I’m a calculus student learning infinite series and sequences for the first time, and I have a question about manipulating the Taylor series for $e^x$ to arrive at one for $e^{2x}$.
My first thought was to say that $$g(x) = e^x = \sum_{n=0}^\infty \frac{x^n}{n!}$$ And $f(x) = x^2$, so $$ e^{2x} = g(f(x)) = \left(\sum_{n=0}^\infty \frac{x^n}{n!}\right)^2 = \sum_{n=0}^\infty \frac{x^{2n}}{(n!)^2} $$ However, this isn’t what my textbook got. It said that I can just set $f(x) = e^x$ and $g(x) = 2x$, meaning that $$f(g(x)) = e^{2x} = \sum_{n=0}^\infty \frac{(2x)^n}{n!}$$ I understand this and think it’s a little simpler than what I originally tried out.
So both of these methods make sense to me, but I got different answers for each of them. What am I doing wrong in the first one?

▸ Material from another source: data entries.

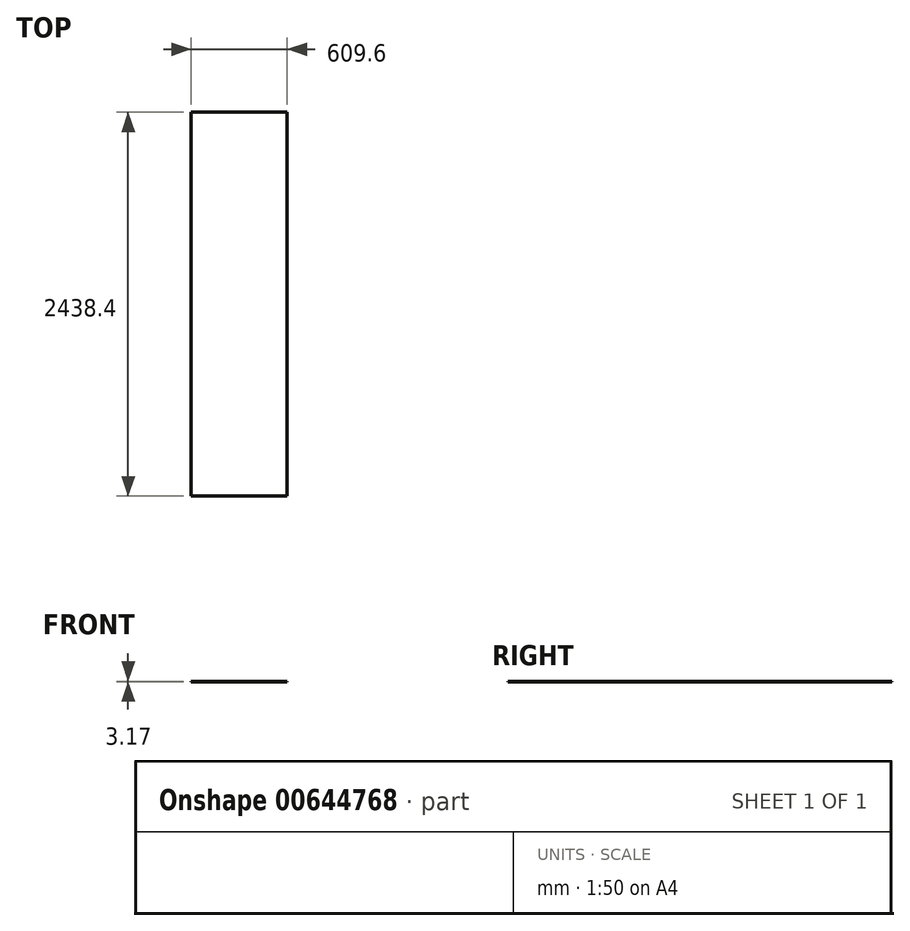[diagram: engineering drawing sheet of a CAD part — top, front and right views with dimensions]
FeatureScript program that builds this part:
annotation { "Feature Type Name" : "Feature", "Feature Type Description" : "" }
export const myFeature = defineFeature(function(context is Context, id is Id, definition is map)
    precondition{}
    {
        {
            var Q0;
            Q0=qCreatedBy(makeId("Top.planeOp"),FACE);
            var sketch = newSketch(context, id + "F0", { "sketchPlane" : qUnion([Q0])});
            skLineSegment(sketch, "E0.bottom", {"start": v(0, 0) * mm, "end": v(609.6, 0) * mm});
            skLineSegment(sketch, "E0.top", {"start": v(0, 2438.4) * mm, "end": v(609.6, 2438.4) * mm});
            skLineSegment(sketch, "E0.left", {"start": v(0, 0) * mm, "end": v(0, 2438.4) * mm});
            skLineSegment(sketch, "E0.right", {"start": v(609.6, 0) * mm, "end": v(609.6, 2438.4) * mm});
            skSolve(sketch);
        }
        {
            var Q0;
            Q0=makeQuery(id+"F0.imprint","IMPRINT",FACE,{"disambiguationData":[TD([[makeQuery(id+"F0.imprint","IMPRINT",EDGE,{"derivedFrom":sQuery(id+"F0.wireOp",EDGE,"E0.bottom")}),1.0]])]});
            extrude(context, id + "F1", {"entities" : qUnion([Q0]), "depth" : 3.17 * mm, "offsetDistance" : 25.4 * mm});
        }
    });
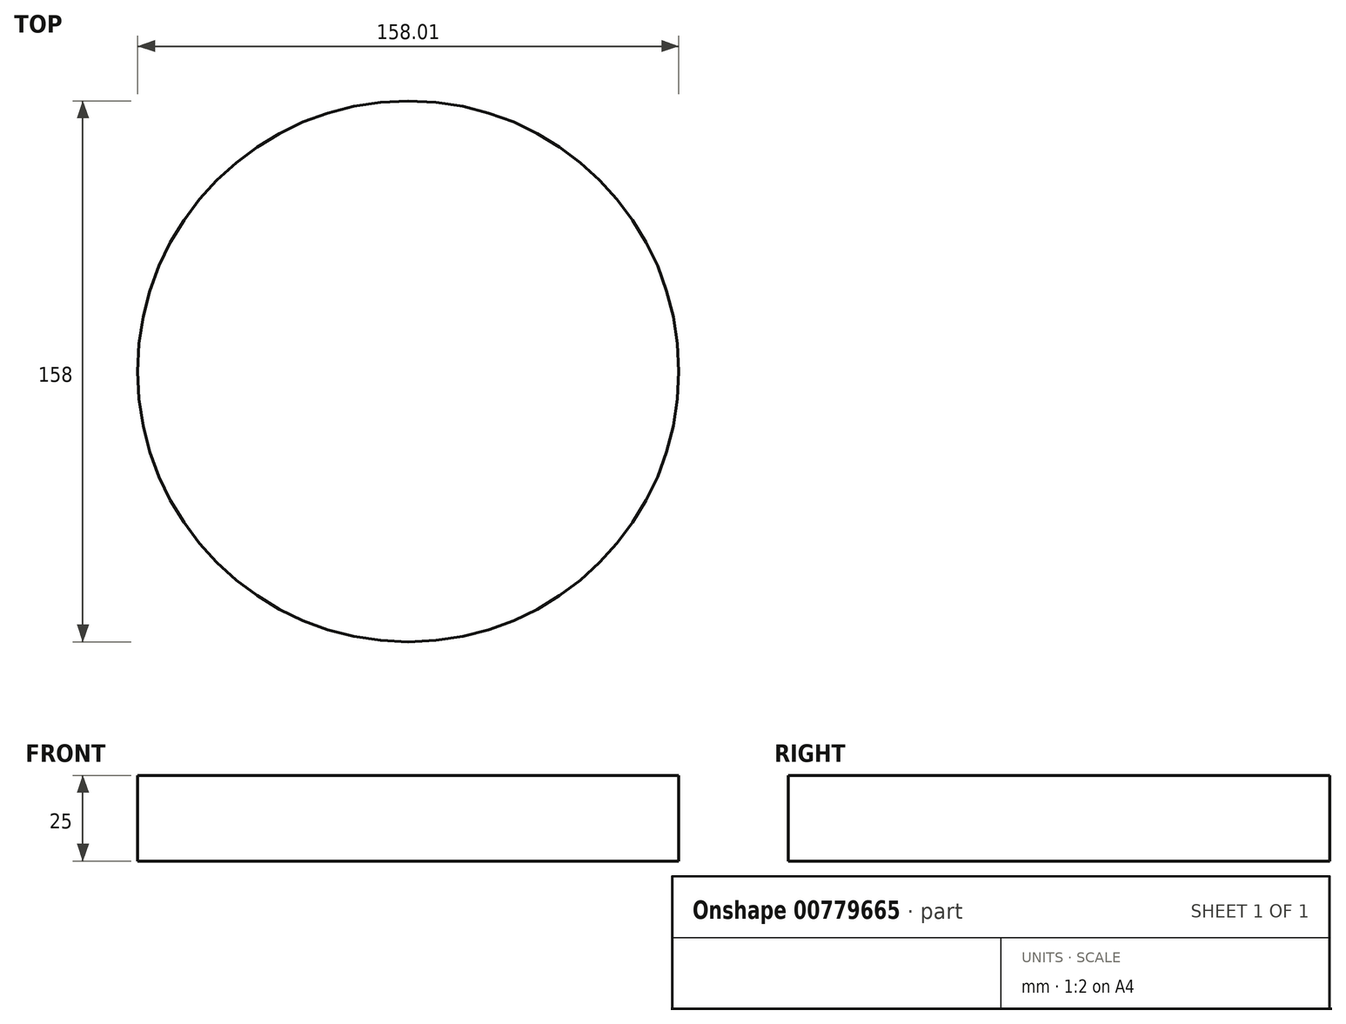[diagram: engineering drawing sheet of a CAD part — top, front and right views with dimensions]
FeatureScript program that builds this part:
annotation { "Feature Type Name" : "Feature", "Feature Type Description" : "" }
export const myFeature = defineFeature(function(context is Context, id is Id, definition is map)
    precondition{}
    {
        {
            var Q0;
            Q0=qCreatedBy(makeId("Top.planeOp"),FACE);
            var sketch = newSketch(context, id + "F0", { "sketchPlane" : qUnion([Q0])});
            skCircle(sketch, "E0", {"center": v(5.18, -7.65) * mm, "radius": 79 * mm});
            skSolve(sketch);
        }
        {
            var Q0;
            Q0=makeQuery(id+"F0.imprint","IMPRINT",FACE,{"disambiguationData":[TD([[makeQuery(id+"F0.imprint","IMPRINT",EDGE,{"derivedFrom":sQuery(id+"F0.wireOp",EDGE,"E0")}),1.0]])]});
            extrude(context, id + "F1", {"entities" : qUnion([Q0]), "depth" : 25 * mm, "offsetDistance" : 25 * mm});
        }
    });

Note that $$ e^y = \sum_{k=0}^\infty \frac{y^k}{k!} $$ therefore, if $y=2x$ you get $$ e^{2x} = \sum_{k=0}^\infty \frac{(2x)^k}{k!} = \sum_{k=0}^\infty \frac{2^k x^k}{k!} $$
There are issues with what you did. Even though as you claim $$ e^{2x} = \left(e^x\right)^2 = \left(\sum_{k=0}^\infty \frac{x^k}{k!}\right)^2, $$ but squaring that sum is not a simple matter because of the crossing terms, since $$(x+y)^2 = x^2 + y^2 + 2xy \ne x^2 + y^2$$
If you want to continue your method to its logical end, you can use $$ \begin{split} e^{2x} &= \left(\sum_{k=0}^\infty \frac{x^k}{k!}\right) \cdot \left(\sum_{k=0}^\infty \frac{x^k}{k!}\right)\\ &= \sum_{n=0}^\infty \sum_{k=0}^n \frac{x^k}{k!} \frac{x^{n-k}}{(n-k)!} \\ &= \sum_{n=0}^\infty x^n \left( \sum_{k=0}^n \frac{1}{k!(n-k)!}\right) \\ &= \sum_{n=0}^\infty \frac{x^n}{n!} \sum_{k=0}^n \frac{n!}{k!(n-k)!} \\ &= \sum_{n=0}^\infty \frac{x^n}{n!} \sum_{k=0}^n \binom{n}{k} \\ &= \sum_{n=0}^\infty \frac{2^n x^n}{n!}, \end{split} $$ with the last step using the Binomial theorem.